• **Work to be completed**: Pick out each line in the entries below that contains the word "whiskers" and copy those lines in full.

• **Given information**:

================

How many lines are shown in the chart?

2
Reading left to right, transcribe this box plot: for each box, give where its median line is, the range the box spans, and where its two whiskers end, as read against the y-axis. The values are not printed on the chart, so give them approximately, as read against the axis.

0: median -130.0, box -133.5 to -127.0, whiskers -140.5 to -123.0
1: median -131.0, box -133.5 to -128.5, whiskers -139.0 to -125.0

================

• **Result of the task**:
Reading left to right, transcribe this box plot: for each box, give where its median line is, the range the box spans, and where its two whiskers end, as read against the y-axis. The values are not printed on the chart, so give them approximately, as read against the axis.
0: median -130.0, box -133.5 to -127.0, whiskers -140.5 to -123.0
1: median -131.0, box -133.5 to -128.5, whiskers -139.0 to -125.0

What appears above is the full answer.